- _Extrait à lire_:
"On est face à une grande crise des nations, elles sont en pleine incertitude et du coup, elles se cherchent un adversaire", Jean Viard
On regarde aujourd'hui du côté de Calais en France, qui après la Biélorussie, et ce qu'on a appelé la "crise migratoire" à la frontière avec la Pologne, concentre l'attention des pays européens, quatre jours après la mort d'une trentaine de migrants qui tentaient de gagner les côtés britanniques par la Manche.
Après la Biélorussie ces dernières semaines, Calais, dans le nord de la France, concentre l'attention des pays européens pour les questions migratoires, puisque quatre jours après la mort d'une trentaine d'exilés qui tentaient de rejoindre l'Angleterre par la Manche, la France organise ce dimanche 28 novembre, à Calais, une réunion avec les ministres belge, allemand et néerlandais en charge des questions migratoires. Sont aussi présents des représentants de la Commission européenne. Le sociologue Jean Viard nous aide à décrypter ces questions.
franceinfo : Jean Viard, est-ce que l'Europe peut réussir à contenir, à s'accorder aussi et à répartir ces flux migratoires ?
Jean Viard : Mais le problème, c'est qu'on est face à une grande crise des nations en réalité, c'est-à-dire que ces nations ont été construites par les guerres précédentes, par des affrontements de classe, etc. et elles sont en pleine incertitude et du coup, elles se cherchent un adversaire.
Disons les choses simplement : il y a 200 millions d'êtres humains sur cette planète, sur 8 milliards, qui ne vivent pas dans leur pays d'origine. En gros, ça fait 3% de la population mondiale, et l'essentiel des gens quittent leur pays pour les pays d'à côté. Donc, le mouvement du Sud vers le Nord, c'est à peu près 1% de l'humanité. Donc, il n'y a pas une foule énorme mais il faut redonner les chiffres.
Et puis, en même temps, tout le monde voit l'angoisse : elle est réelle, la peur. Alors c'est face à ça qu'on est, parce que même en Biélorussie, ce qui a été fait, qui est ignoble pour faire de la politique – les utiliser comme armes de combat – c'était 5, 6, 7 000 personnes. Excusez-moi, on les diffuse sans même les voir dans une Union européenne où on est 450 millions. Donc on voit bien que ce qui est en jeu, c'est effectivement nos systèmes d'appartenance.

- _Relevés listés_:
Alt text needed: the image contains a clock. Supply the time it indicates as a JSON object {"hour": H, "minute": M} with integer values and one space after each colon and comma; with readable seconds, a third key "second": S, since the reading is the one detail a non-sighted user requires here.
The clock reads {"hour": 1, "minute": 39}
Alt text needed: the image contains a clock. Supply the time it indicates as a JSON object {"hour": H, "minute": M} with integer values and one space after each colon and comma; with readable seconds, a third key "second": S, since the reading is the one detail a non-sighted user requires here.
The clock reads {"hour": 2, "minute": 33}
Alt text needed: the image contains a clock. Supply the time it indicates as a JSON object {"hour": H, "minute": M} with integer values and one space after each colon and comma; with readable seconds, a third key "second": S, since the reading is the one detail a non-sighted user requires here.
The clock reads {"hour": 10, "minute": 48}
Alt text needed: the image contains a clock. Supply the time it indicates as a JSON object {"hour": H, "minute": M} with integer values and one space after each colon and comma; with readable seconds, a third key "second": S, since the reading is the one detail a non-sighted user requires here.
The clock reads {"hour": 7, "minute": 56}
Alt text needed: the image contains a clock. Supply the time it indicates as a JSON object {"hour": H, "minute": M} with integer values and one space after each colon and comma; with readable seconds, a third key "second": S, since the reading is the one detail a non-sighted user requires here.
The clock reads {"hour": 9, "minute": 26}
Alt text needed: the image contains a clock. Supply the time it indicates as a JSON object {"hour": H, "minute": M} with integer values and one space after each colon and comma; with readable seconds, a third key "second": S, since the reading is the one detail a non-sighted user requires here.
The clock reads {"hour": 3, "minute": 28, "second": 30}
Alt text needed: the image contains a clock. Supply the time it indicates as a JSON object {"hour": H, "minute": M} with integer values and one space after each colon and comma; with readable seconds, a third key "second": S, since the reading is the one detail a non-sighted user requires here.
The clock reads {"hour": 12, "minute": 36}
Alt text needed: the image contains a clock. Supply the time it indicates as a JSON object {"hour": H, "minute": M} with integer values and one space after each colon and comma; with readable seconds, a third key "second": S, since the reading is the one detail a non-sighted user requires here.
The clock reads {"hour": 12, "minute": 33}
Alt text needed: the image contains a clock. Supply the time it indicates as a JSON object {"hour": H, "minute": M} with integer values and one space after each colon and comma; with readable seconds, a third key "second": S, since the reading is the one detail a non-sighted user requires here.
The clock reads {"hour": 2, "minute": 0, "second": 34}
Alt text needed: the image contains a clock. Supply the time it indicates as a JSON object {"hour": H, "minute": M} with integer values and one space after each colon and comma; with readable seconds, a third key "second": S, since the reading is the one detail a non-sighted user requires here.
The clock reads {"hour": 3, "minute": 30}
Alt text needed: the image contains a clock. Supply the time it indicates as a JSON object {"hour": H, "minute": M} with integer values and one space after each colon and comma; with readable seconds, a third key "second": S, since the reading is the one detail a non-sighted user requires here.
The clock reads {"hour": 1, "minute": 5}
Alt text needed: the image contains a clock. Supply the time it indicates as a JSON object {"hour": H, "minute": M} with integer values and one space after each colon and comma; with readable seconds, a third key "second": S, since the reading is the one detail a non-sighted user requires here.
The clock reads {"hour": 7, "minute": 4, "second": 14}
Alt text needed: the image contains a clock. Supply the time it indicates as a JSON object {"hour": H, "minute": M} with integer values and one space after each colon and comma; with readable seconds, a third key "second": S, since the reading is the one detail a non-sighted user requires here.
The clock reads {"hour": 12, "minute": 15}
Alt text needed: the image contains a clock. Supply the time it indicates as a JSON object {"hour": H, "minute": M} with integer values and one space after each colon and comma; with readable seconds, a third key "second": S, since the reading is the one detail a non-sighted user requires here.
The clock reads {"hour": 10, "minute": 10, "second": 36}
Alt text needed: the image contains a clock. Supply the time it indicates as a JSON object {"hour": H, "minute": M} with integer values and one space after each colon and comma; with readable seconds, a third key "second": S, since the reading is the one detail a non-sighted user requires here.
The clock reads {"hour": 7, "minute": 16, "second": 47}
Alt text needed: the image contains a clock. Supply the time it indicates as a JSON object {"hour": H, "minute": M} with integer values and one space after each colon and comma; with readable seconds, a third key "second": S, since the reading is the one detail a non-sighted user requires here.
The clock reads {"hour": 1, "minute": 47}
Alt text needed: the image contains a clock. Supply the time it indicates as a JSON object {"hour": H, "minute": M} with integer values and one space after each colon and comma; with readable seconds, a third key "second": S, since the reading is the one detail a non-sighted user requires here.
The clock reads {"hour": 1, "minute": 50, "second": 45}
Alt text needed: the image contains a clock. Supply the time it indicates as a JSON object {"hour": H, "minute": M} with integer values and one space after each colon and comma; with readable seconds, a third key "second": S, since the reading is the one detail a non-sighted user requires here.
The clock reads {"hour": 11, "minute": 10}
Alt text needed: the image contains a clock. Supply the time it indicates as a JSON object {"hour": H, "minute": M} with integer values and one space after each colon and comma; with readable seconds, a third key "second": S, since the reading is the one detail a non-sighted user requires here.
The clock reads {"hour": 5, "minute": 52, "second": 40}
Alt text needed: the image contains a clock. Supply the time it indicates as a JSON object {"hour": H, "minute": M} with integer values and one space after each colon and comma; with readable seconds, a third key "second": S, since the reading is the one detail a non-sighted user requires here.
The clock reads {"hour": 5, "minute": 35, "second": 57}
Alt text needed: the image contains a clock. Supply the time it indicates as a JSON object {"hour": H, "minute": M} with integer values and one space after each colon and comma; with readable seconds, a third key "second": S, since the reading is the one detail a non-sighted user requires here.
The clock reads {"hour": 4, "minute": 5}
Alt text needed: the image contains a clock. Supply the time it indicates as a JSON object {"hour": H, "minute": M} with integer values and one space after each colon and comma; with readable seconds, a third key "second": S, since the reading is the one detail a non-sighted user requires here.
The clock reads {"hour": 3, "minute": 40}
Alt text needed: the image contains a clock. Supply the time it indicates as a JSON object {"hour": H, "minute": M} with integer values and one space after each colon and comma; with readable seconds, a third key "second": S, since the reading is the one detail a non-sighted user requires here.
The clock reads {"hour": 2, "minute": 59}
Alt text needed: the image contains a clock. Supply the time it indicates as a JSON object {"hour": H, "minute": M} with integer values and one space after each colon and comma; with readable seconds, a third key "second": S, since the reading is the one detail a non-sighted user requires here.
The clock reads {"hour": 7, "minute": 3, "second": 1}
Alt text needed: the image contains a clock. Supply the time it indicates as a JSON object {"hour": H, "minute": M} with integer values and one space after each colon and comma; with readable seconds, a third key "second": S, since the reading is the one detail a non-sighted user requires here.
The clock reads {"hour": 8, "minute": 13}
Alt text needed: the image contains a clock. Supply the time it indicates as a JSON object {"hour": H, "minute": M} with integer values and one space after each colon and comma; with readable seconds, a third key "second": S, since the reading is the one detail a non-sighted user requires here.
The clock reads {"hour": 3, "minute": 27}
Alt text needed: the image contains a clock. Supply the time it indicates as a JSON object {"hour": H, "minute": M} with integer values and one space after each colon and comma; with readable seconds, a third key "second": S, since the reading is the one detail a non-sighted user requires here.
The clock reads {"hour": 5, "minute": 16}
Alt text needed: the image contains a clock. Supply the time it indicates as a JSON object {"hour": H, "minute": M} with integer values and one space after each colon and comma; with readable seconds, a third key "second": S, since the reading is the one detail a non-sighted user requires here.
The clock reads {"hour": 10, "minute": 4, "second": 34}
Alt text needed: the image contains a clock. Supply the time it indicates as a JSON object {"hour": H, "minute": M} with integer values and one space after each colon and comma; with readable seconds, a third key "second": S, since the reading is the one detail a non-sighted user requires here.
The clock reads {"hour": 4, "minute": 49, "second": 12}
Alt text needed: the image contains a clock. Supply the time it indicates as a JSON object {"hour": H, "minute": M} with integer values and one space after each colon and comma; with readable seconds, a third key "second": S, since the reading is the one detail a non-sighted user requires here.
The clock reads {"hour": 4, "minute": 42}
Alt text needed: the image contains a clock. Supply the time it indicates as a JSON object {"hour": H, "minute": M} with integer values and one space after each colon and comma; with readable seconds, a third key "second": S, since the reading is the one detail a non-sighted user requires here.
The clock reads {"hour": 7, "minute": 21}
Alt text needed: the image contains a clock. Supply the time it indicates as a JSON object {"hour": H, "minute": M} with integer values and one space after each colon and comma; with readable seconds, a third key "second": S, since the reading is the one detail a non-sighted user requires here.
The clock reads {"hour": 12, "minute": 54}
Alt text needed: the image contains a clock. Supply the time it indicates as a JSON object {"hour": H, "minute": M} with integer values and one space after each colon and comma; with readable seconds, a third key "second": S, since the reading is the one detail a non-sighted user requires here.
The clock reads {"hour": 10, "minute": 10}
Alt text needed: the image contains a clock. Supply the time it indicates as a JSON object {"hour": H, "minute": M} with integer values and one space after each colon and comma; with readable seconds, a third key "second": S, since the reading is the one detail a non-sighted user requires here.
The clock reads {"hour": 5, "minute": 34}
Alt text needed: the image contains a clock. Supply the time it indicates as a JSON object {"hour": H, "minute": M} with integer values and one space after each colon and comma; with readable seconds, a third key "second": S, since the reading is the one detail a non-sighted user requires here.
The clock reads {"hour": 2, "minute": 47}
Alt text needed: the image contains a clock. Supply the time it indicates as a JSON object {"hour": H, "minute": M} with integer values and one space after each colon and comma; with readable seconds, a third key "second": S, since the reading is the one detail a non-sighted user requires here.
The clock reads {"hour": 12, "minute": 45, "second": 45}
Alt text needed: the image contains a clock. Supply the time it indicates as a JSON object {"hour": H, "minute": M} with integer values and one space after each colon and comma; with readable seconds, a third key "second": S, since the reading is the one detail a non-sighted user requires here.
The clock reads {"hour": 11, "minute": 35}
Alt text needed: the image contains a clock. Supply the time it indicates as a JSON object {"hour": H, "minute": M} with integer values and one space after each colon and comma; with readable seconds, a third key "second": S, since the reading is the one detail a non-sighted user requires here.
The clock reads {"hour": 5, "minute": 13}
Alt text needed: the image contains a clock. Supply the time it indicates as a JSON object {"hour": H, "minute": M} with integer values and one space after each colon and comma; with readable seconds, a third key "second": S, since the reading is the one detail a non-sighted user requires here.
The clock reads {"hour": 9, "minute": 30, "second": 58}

- _Consigne donnée_: Dans l'entretien sur les migrations, réécris tout ce qui va de « franceinfo : Jean » jusqu'à « redonner les chiffres. » en mettant « ennemi » à la place de « adversaire ». Cette liste n'est d'aucune utilité ici.

- _Réponse complète_:
franceinfo : Jean Viard, est-ce que l'Europe peut réussir à contenir, à s'accorder aussi et à répartir ces flux migratoires ?
Jean Viard : Mais le problème, c'est qu'on est face à une grande crise des nations en réalité, c'est-à-dire que ces nations ont été construites par les guerres précédentes, par des affrontements de classe, etc. et elles sont en pleine incertitude et du coup, elles se cherchent un ennemi.
Disons les choses simplement : il y a 200 millions d'êtres humains sur cette planète, sur 8 milliards, qui ne vivent pas dans leur pays d'origine. En gros, ça fait 3% de la population mondiale, et l'essentiel des gens quittent leur pays pour les pays d'à côté. Donc, le mouvement du Sud vers le Nord, c'est à peu près 1% de l'humanité. Donc, il n'y a pas une foule énorme mais il faut redonner les chiffres.